Daniel Webb (writer)
Daniel Webb was an Irish writer on aesthetics whose works enjoyed a considerable vogue for a time.
Life
Webb was born at Maidstown, County Limerick, in 1718 or 1719, the eldest son of Daniel Webb of Maidstown Castle, and his wife Dorothea, daughter and heiress of M. Leake of Castle Leake, County Tipperary. He matriculated from New College, Oxford, on 13 June 1735.Following his studies he went to Rome, where he became friendly with the Neoclassical painter Anton Raphael Mengs who painted his portrait. On his return to Britain he published his Inquiry into the Beauties of Painting. Winkelmann later accused him of having plagiarised the work from the unpublished manuscript of Mengs' treatise Gedanken über die Schönheit.
In later life he lived mainly at Bath. He was married twice, first, to Jane Lloyd and, later to Elizabeth Creed. He died, leaving no children, on 2 August 1798.
Works
- An Inquiry into the Beauties of Painting.

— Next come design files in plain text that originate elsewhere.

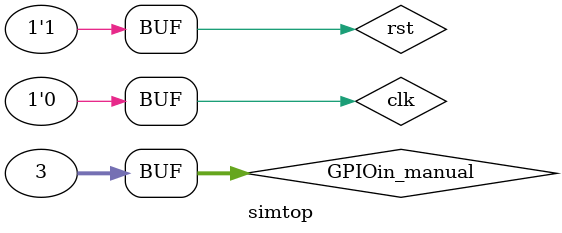
<source format=sv>

module simtop;

    // Define parameters for test case configuration
    parameter NUM_TESTS = 10;

    // Declare signals and variables
    logic clk;
    logic rst;
	 
	 // Probing CPU for test bench
    wire [31:0] inst_mem_out;
	 wire [4:0]  regdest_WB_out;
	 wire 		 regwrite_WB_out;
	 wire [1:0]  regselWB_reg_out;
	 wire [31:0] GPIOoutreg_out;
	 wire [31:0] GPIOin_reg_out;
	 wire [31:0] Rwb_reg_out;
	 wire [31:0] IMM_WB_reg_out;


    wire  [31:0] dummy;
    wire  [31:0] GPIOin_manual;
    logic [11:0] address_input; 
    logic [11:0] imm_val;
    logic [4:0] shamt_val;
    logic done;

	 assign GPIOin_manual = 32'd3;
	 
    // Instantiate the CPU and other components
    CPU cpu_inst (
        .clk(clk),
        .rst_n(rst),
        .GPIO_in(GPIOin_manual),
        .GPIO_out(dummy),
		  
		  // Test bench probing
		  .inst_mem_out(inst_mem_out),
		  .regdest_WB_out(regdest_WB_out),		//add 	- 	done
		  .regwrite_WB_out(regwrite_WB_out),	//add 	- 	done
		  .regselWB_reg_out(regselWB_reg_out),	//add 	- 	done
		  .GPIOoutreg_out(GPIOoutreg_out),		//csrrw 	- 	done
		  .GPIOin_reg_out(GPIOin_reg_out),		//csrrw 	-	done
		  .Rwb_reg_out(Rwb_reg_out), 				//add 	- 	done
		  .IMM_WB_reg_out(IMM_WB_reg_out) 		//lui 	- 	done
		
  );
	 


			
		//CLK RST	
		initial begin
			clk = 0; #5; // Set clock to 0
			rst = 0; #5; // Enable sync reset
		repeat(2) begin
			clk = ~clk; #5; // Cycle the clock once
		end
		rst = 1; #5; // Disable sync reset
			
		
	


		//ClK to load first instruction 
		repeat(2) begin
			clk = ~clk; #5; // Cycle Clock
		end

		//ClK to load second instruction 
		repeat(2) begin
			clk = ~clk; #5; // Cycle Clock
		end

		//ClK to load third instruction 
		repeat(2) begin
			clk = ~clk; #5; // Cycle Clock
		end
		
		
//################################Test of regdest_WB_out#######################################		
	//	updated
		repeat(2) begin
			clk = ~clk; #5; // Cycle Clock
		end
		if (regdest_WB_out == 5'b00011) begin
			$display("Test of regdest_WB_out passed");
		end else begin
			$display("Test of regdest_WB_out failed"); 
		end
		
		
//################################Test of regwrite_WB_out#######################################
	//	no need for update		
		if (regwrite_WB_out == 1'b1) begin
			$display("Test of regwrite_WB_out passed");
		end else begin
			$display("Test of regwrite_WB_out failed"); 
		end
		
		
//################################Test of regselWB_reg_out#######################################		
	//	no need for update
		if (regselWB_reg_out==2'h2) begin
			$display("Test of regselWB_reg_out passed");
		end else begin
			$display("Test of regselWB_reg_out failed"); 
		end
		
		
//################################Test of Rwb_reg_out#######################################			
	//	updated
		
		if (Rwb_reg_out==32'b0000_0000_0000_0000_0000_0000_0001_1101) begin
			$display("Test of Rwb_reg_out passed");
		end else begin
			$display("Test of Rwb_reg_out failed"); 
		end
		
		
//#################################Test IMM_WB_reg_out##########################################
	
		//Clock forward 20 to correct instruction of lui
		repeat(40) begin
			clk = ~clk; #5; // Cycle Clock
		end
		
		
		//Read IMM_WB_REG for expected value from inst_mem.dat	
		if (IMM_WB_reg_out == 32'b1101_1011_1110_1110_1111_0000_0000_0000) begin
			$display("Test of IMM_WB_reg passed");
		end else begin
			$display("Test of IMM_WB_reg failed"); 
		end
		
//################################Test of GPIOoutreg_out#######################################			
		
		repeat(2) begin
			clk = ~clk; #5; // Cycle Clock
		end
		
		if (GPIOoutreg_out == 32'b1000_1000_0000_0000_0000_0000_0000_0000) begin
			$display("Test of GPIOoutreg_out passed");
		end else begin
			$display("Test of GPIOoutreg_out failed"); 
		end
	
	
//################################Test of GPIOin_reg_out#######################################

		repeat(2) begin
			clk = ~clk; #5; // Cycle Clock
		end
	
		if (GPIOin_reg_out == 32'd3) begin
			$display("Test of GPIOin_reg_out passed");
		end else begin
			$display("Test of GPIOin_reg_out failed"); 
		end
	
		
	end
endmodule  

</source>
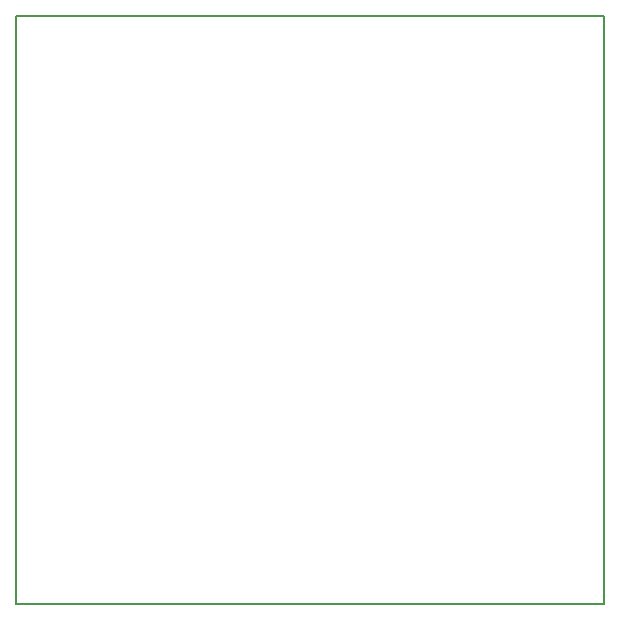
<source format=gbo>
G04 MADE WITH FRITZING*
G04 WWW.FRITZING.ORG*
G04 DOUBLE SIDED*
G04 HOLES PLATED*
G04 CONTOUR ON CENTER OF CONTOUR VECTOR*
%ASAXBY*%
%FSLAX23Y23*%
%MOIN*%
%OFA0B0*%
%SFA1.0B1.0*%
%ADD10R,1.968500X1.968500X1.952500X1.952500*%
%ADD11C,0.008000*%
%LNSILK0*%
G90*
G70*
G54D11*
X4Y1965D02*
X1965Y1965D01*
X1965Y4D01*
X4Y4D01*
X4Y1965D01*
D02*
G04 End of Silk0*
M02*
</source>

- Remarks on the Beauties of Poetry,.
- Observations on the Correspondence between Poetry and Music.
- Literary Amusements in Verse and Prose.Some Reasons for thinking the Greek Language was borrowed from the Chinese: In Notes on the "Grammatica Sinica" of Mons. Fourmont. Webb's theory of the derivation of the Greek language was not one that Fourmont, a French scholar who died in 1745, had considered.